Harris’s capital and principal port consists of a single row of houses and shops leaned over by bleak, boulder-strewn hills. However, it has a hotel, a motel and an information centre, and the shops are cheery, selling everything from Harris tweed and sweaters to Iamb chops and cheese.
Tarbert is also the heart of Harris’s road system – one narrow road and a number of others narrower still – that for the most part hugs the coast, since the inland terrain is so fretted by lochans that it seems as though Harris cannot make up its mind whether to be land or archipelago. One of the narrowest roads runs round the inlets and sea lochs of South Harris’s eastern coast, mostly a wasteland of rock and water. Here and there, however, there are crofting settlements worked by people whose ancestors were driven from the more fertile west coast to make way for sheep.
Because they had no other means of making a living, they built small fields, or ‘lazybeds’, of peat, rotted seaweed and shell-sand upon the naked rock, and planted oats and potatoes in them. All the work was done by hand. Lazybeds occur in many other places in the Highlands and Islands, but nowhere have they been created from less promising beginnings than on Harris.
The hamlet on the shore of Traigh Lusken-tyre in South Harris is shielded on the seaward side by deep sand-dunes populated by rabbits, sea-birds and waders. A marvellous place to picnic in, the dunes are also a fine introduction to the machair, that soil formation unique to the western coasts of the Hebrides. It consists of wind-blown shell-sand on which marram grass has taken root to make a pasture where cattle graze. If enriched with seaweed, it can be turned into an arable soil 12 in. deep; but for visitors and generations of Gaelic bards, the chief joy of the machair is in early summer when it is covered with shoals of bright flowers.
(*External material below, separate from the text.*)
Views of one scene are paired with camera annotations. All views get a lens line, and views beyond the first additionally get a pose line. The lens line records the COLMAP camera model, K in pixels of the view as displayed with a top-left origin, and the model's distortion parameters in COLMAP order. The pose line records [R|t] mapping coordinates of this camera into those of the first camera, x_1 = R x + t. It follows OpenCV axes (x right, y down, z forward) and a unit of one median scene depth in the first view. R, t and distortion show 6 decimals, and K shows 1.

Some 2 miles north-west of Rodel, reached by a road that overlooks a confetti of islands, is Leverburgh, a township that started out as Obbe but was renamed by Lord Leverhulme in 1923 when he attempted to turn it into a major fishing port.
Despite some initial success, the dream slowly crumbled after Lord Leverhulme’s death, and though it still incorporates some of the best housing in the island, Leverburgh has a somewhat forlorn air. A ferry runs through the lovely scatter of islets and reefs to North Uist on weekdays in summer and three times a week in winter.
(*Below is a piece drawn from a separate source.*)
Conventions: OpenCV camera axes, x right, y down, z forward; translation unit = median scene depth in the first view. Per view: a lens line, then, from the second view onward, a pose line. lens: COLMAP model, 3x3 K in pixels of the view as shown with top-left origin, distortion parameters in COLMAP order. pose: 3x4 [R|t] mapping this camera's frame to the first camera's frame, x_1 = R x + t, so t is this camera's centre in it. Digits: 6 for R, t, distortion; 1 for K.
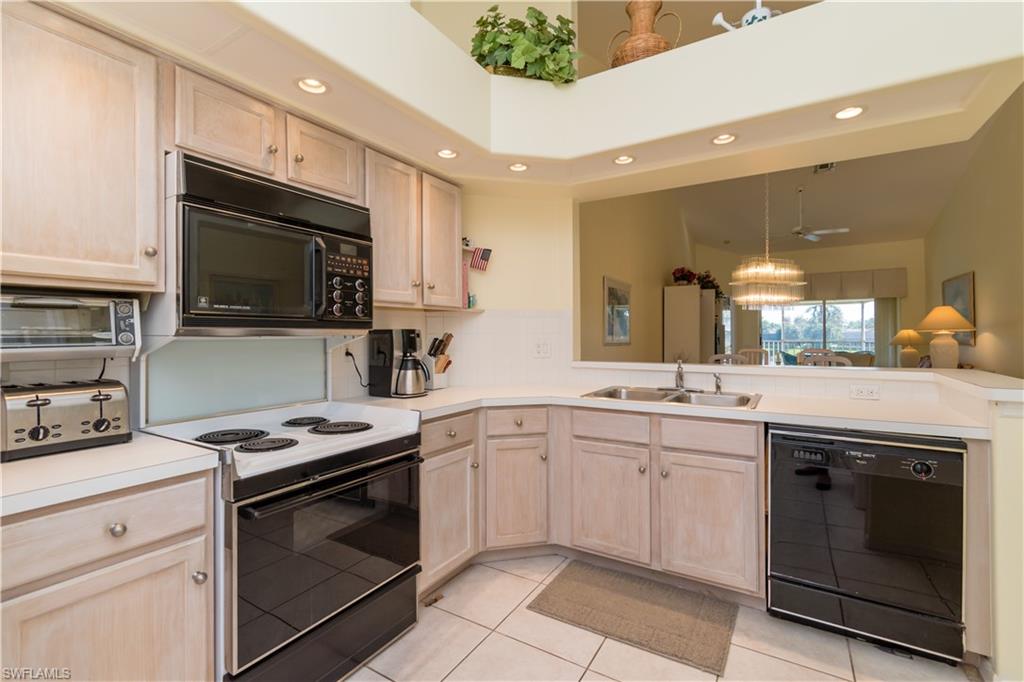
lens RADIAL K [[442.9, 0, 501.8], [0, 442.9, 334.6], [0, 0, 1]] dist [-0.001330, -0.000107]
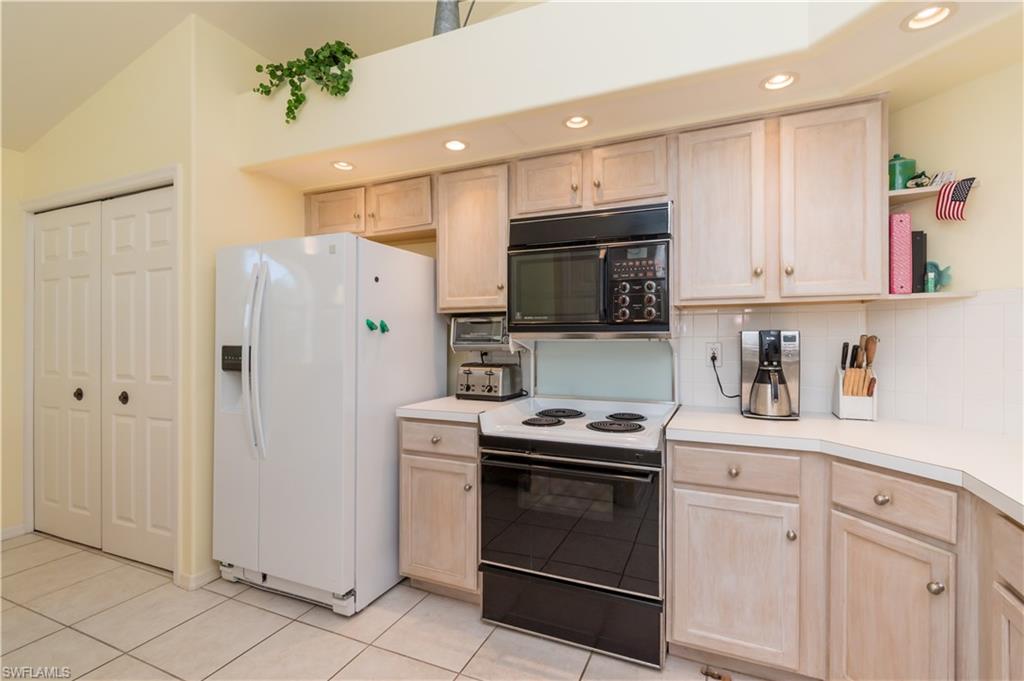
lens RADIAL K [[442.9, 0, 501.8], [0, 442.9, 334.1], [0, 0, 1]] dist [-0.001330, -0.000107]
pose [[0.180934, -0.001093, -0.983495, 0.591125], [0.002649, 0.999996, -0.000624, -0.008471], [0.983492, -0.002493, 0.180937, 0.519470]]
The handsome little port at the very tip of South Harris is further blessed with what is still, despite two major patchings and restorations, the finest example of ecclesiastical architecture in the Hebrides. The cruciform St Clement’s Church, constructed of Mull sandstone, was built at the beginning of the 16th century by the MacLeods of Dunvegan, and contains three MacLeod monuments. The finest of them, carved in local black gneiss and dating from 1528, depicts Alastair Crotach, 8th Chief of Dun-vegan, as a knight in armour.
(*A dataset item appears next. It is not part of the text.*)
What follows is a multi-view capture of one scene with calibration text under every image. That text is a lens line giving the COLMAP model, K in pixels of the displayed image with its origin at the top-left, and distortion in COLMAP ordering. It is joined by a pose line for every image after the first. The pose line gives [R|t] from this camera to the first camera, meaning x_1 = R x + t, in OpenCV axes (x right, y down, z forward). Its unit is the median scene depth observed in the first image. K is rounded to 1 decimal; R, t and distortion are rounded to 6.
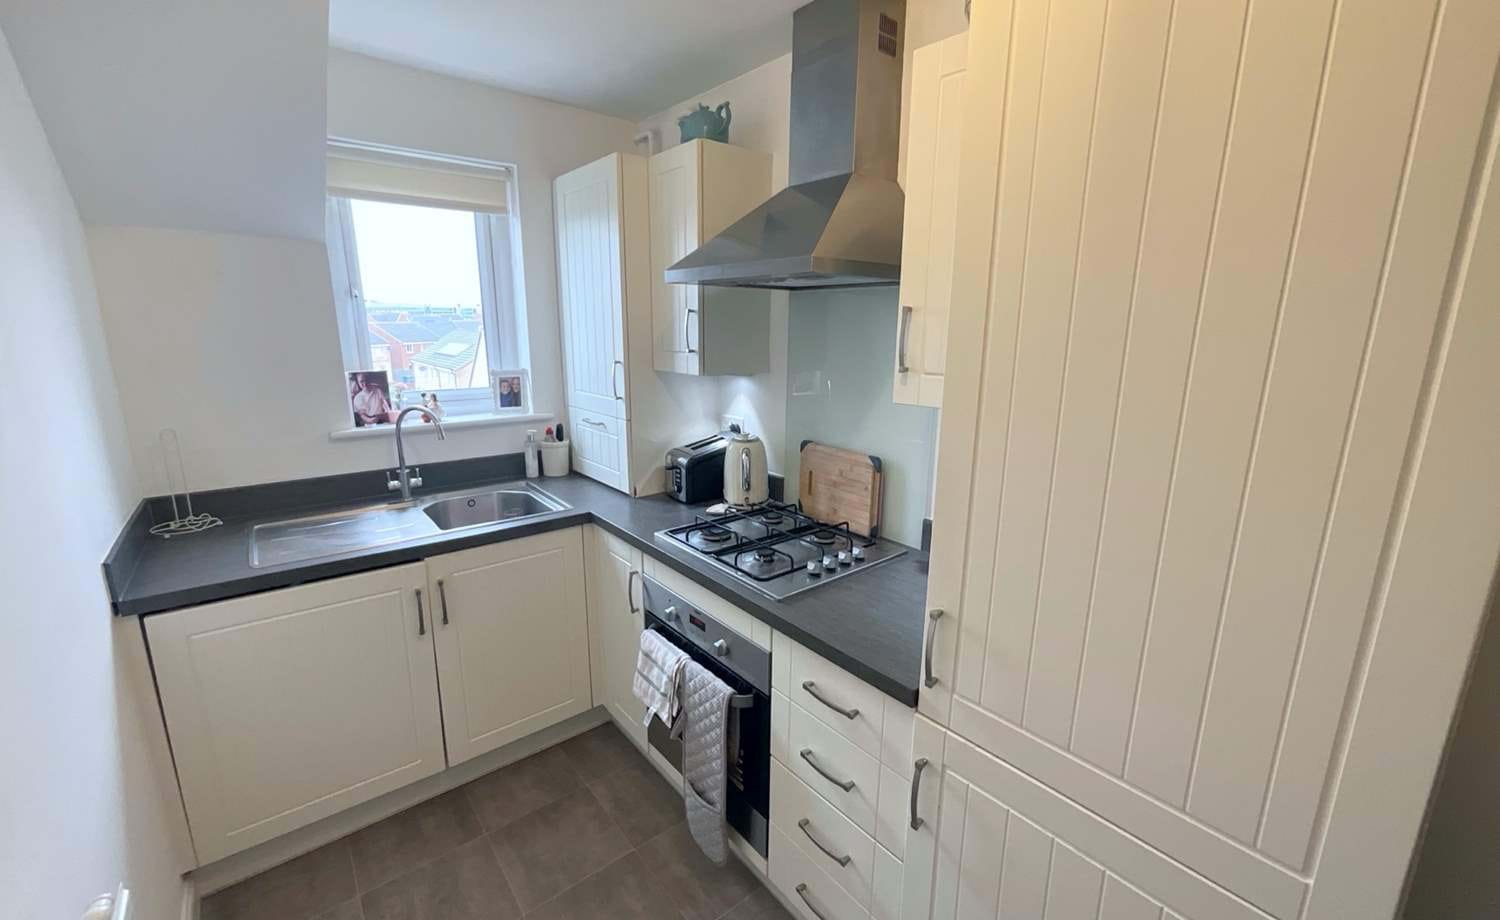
lens RADIAL K [[600.0, 0, 751.7], [0, 600.0, 455.9], [0, 0, 1]] dist [0.001331, -0.000018]
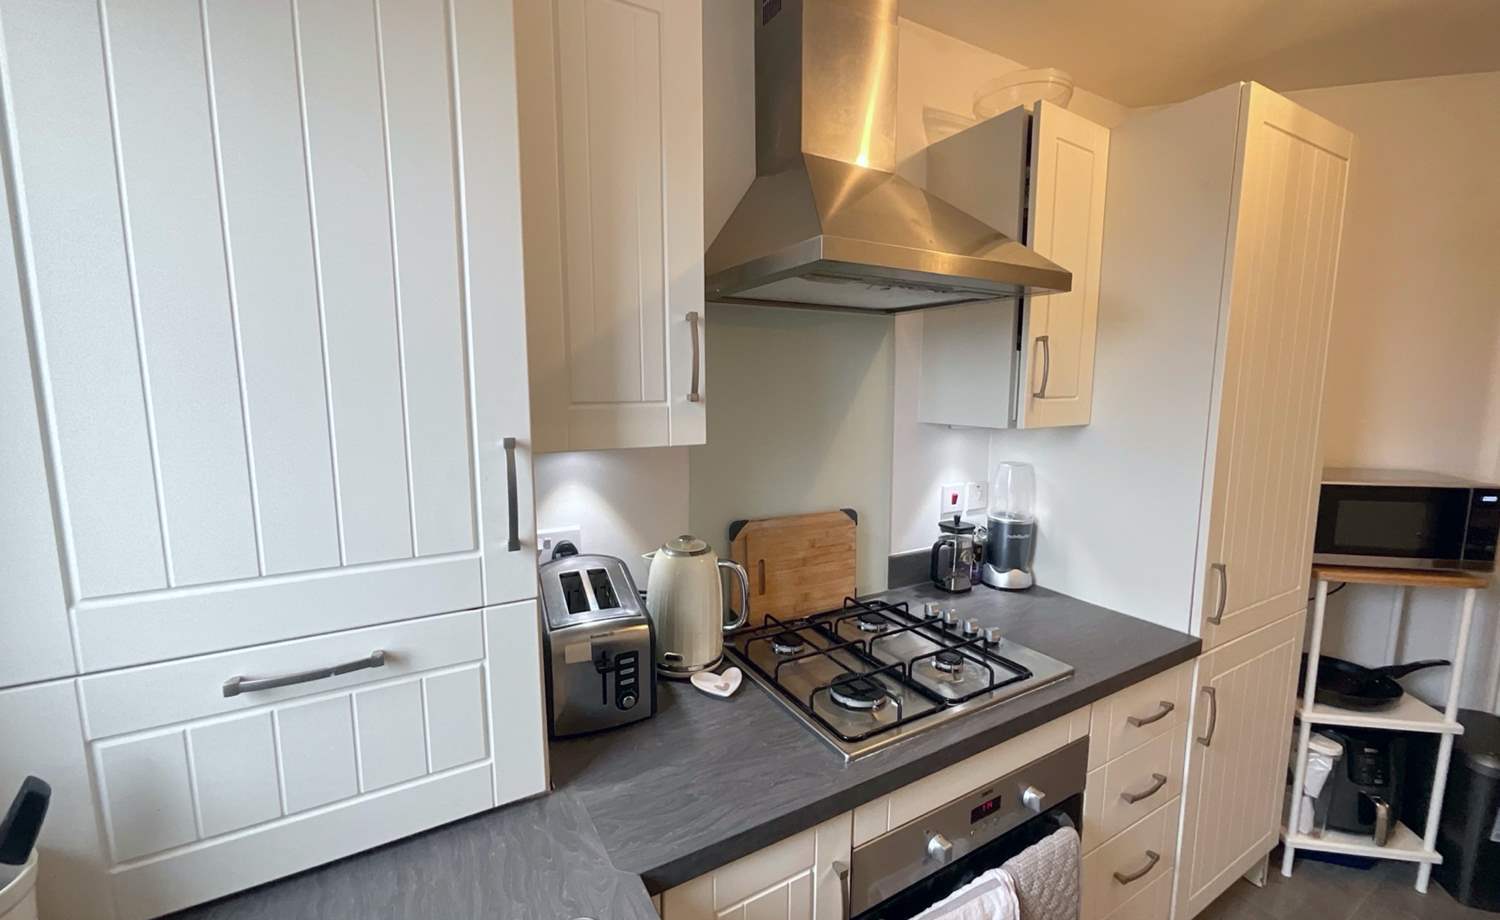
lens RADIAL K [[610.5, 0, 751.1], [0, 610.5, 455.6], [0, 0, 1]] dist [-0.000801, -0.000257]
pose [[0.166536, -0.133050, 0.977018, -0.558879], [0.207078, 0.973477, 0.097271, -0.158582], [-0.964046, 0.186119, 0.189670, 0.818234]]
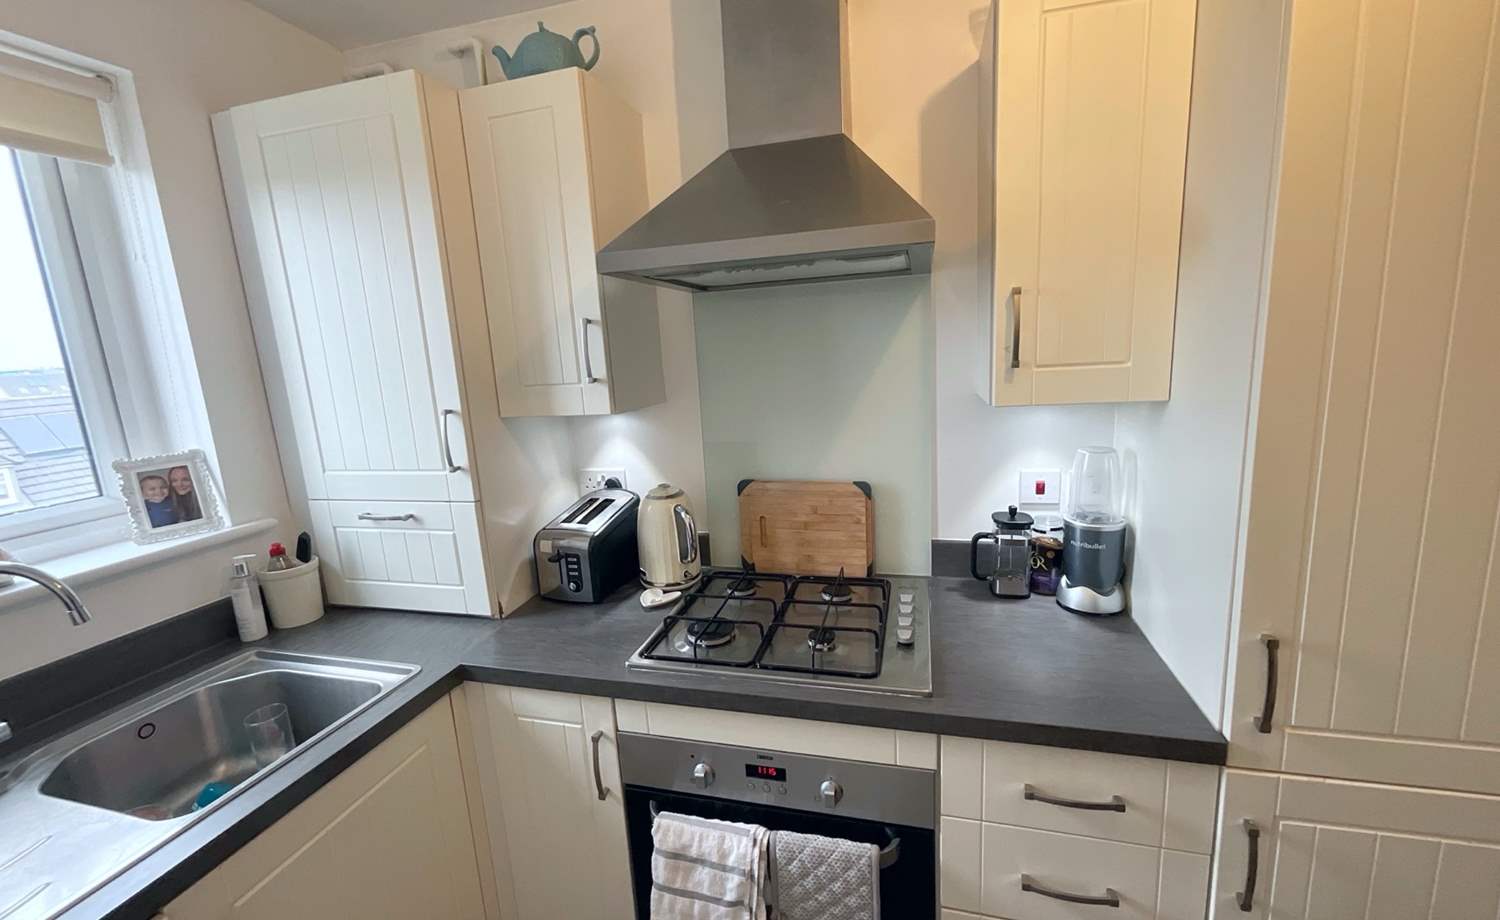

It was the custom to inter the standard-bearers of the Dunvegan MacLeods in a tomb in the chancel. The body of the dead standard-bearer was laid in a stone coffin floored with an iron grating, the bones of his predecessor being sifted through into the recess below.
The busy little island of East Loch Tarbert is the home port for a dozen or more fishing boats whose crews supplement their incomes by growing crops upon the small fertile lazybeds. The island is served by a vehicle ferry from Kyles Scalpay on Harris.